Fino all’unità d’Italia, la produzione di prodotti caseari bufalini nel sud Italia cresce in maniera significativa e, con l’avvento della ferrovia, le mozzarelle cominciano a diffondersi anche al di fuori della regione.
Dall’Unità d’Italia ai giorni nostri
In seguito alle bonifiche di molti territori, le aree dedicate agli allevamenti di bufale, e quindi alla produzione di mozzarelle, si ridussero notevolmente, per cessare totalmente l’attività negli anni 1861 al 1871.
Dopo una lenta ripresa, negli anni Cinquanta e Sessanta del secolo scorso l’attività casearia tende proprio a scomparire, per poi rifiorire solo grazie alla tenacia e alla lungimiranza di molti agricoltori e imprenditori.

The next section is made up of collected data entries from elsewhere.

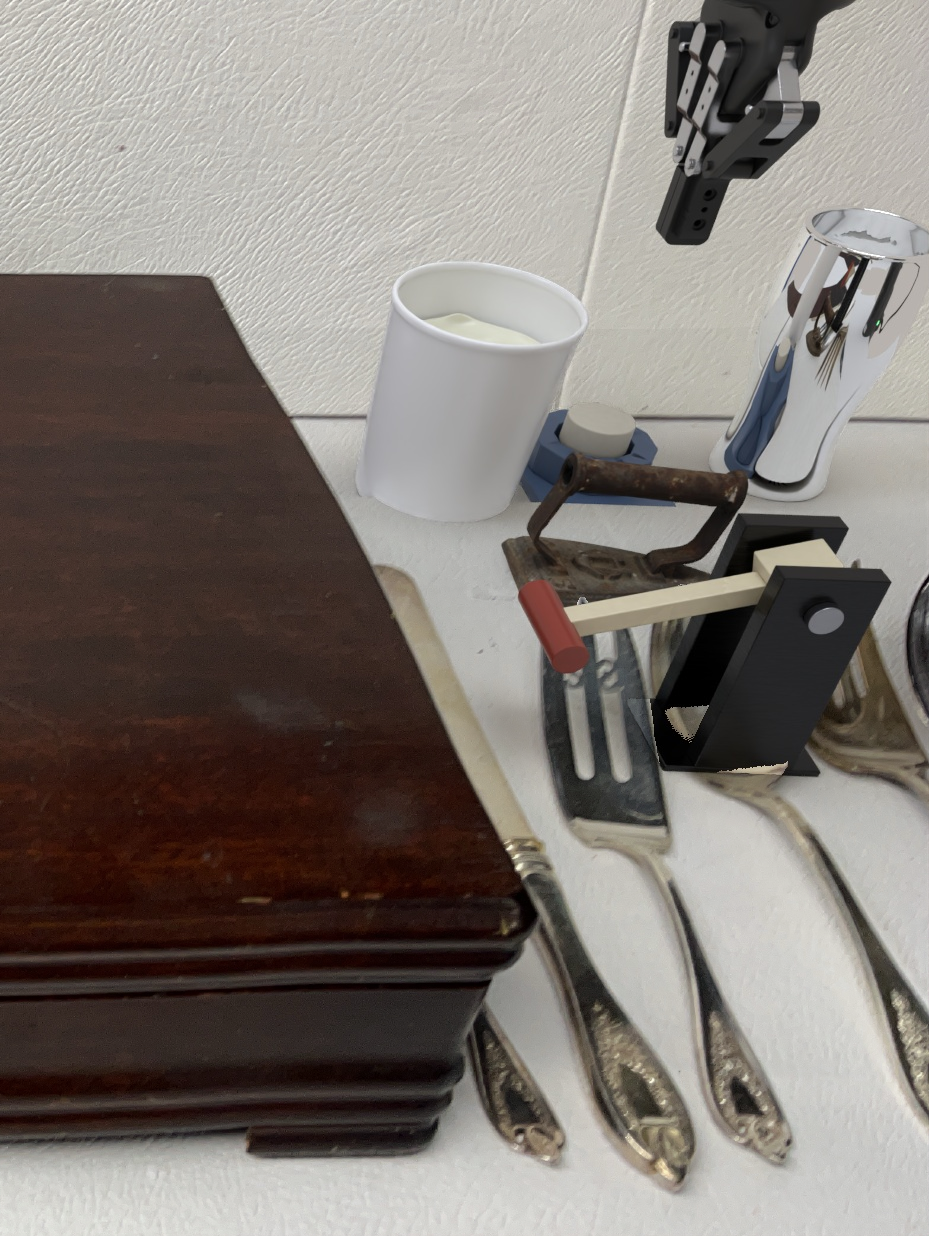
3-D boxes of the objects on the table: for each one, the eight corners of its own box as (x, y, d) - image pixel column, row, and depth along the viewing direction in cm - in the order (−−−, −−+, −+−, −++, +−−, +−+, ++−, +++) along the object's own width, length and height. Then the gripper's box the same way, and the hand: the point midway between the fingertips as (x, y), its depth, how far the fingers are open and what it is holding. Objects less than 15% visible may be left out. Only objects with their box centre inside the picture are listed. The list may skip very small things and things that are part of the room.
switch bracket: (659, 792, 82) (758, 584, 74) (615, 709, 86) (703, 505, 79) (815, 798, 81) (930, 590, 74) (762, 714, 86) (864, 510, 78)
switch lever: (551, 684, 79) (551, 642, 77) (517, 616, 82) (517, 575, 81) (854, 629, 76) (860, 585, 74) (805, 562, 80) (809, 519, 78)
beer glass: (800, 521, 99) (918, 272, 89) (677, 471, 103) (778, 228, 93) (852, 477, 102) (971, 233, 93) (732, 430, 106) (834, 191, 97)
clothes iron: (472, 559, 97) (568, 397, 91) (665, 614, 97) (771, 456, 92) (509, 626, 91) (614, 457, 85) (713, 684, 92) (830, 520, 86)
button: (550, 427, 103) (559, 400, 101) (613, 428, 102) (623, 402, 101) (570, 460, 100) (580, 433, 99) (635, 462, 100) (646, 435, 99)
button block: (489, 428, 106) (501, 392, 105) (616, 432, 106) (630, 396, 105) (541, 521, 99) (555, 483, 97) (678, 526, 98) (695, 488, 97)
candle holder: (522, 557, 96) (594, 359, 88) (335, 523, 99) (389, 328, 91) (519, 465, 103) (585, 275, 96) (344, 436, 106) (395, 249, 98)
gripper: (961, -70, 77) (806, 298, 88) (829, -150, 87) (705, 188, 98) (781, -72, 77) (649, 295, 88) (671, -151, 87) (565, 186, 98)
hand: (679, 238), depth 93 cm, fingers closed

L’allevamento di bufale e la produzione di mozzarella ha così vissuto una graduale rinascita fino ad arrivare alla costituzione nel 1981 del Consorzio di Tutela della Mozzarella di Bufala Campana e, nel 1996, il riconoscimento del marchio Dop.
Oggi la mozzarella di bufala è il quarto prodotto caseario più esportato d’Italia e il primo del sud. Viene prodotta nella tipica forma tonda in formati che vanno dalle ciliegine alla zizzona, tipica di Battipaglia. Una mozzarella di bufala media pesa circa 250 grammi, nel caso di una mozzarella aversana il peso si aggira invece intorno ai 500 grammi circa. Tutta la filiera viene controllata in maniera rigorosa in modo da garantire il rispetto delle norme igieniche e offrire al consumatore un prodotto di qualità eccellente.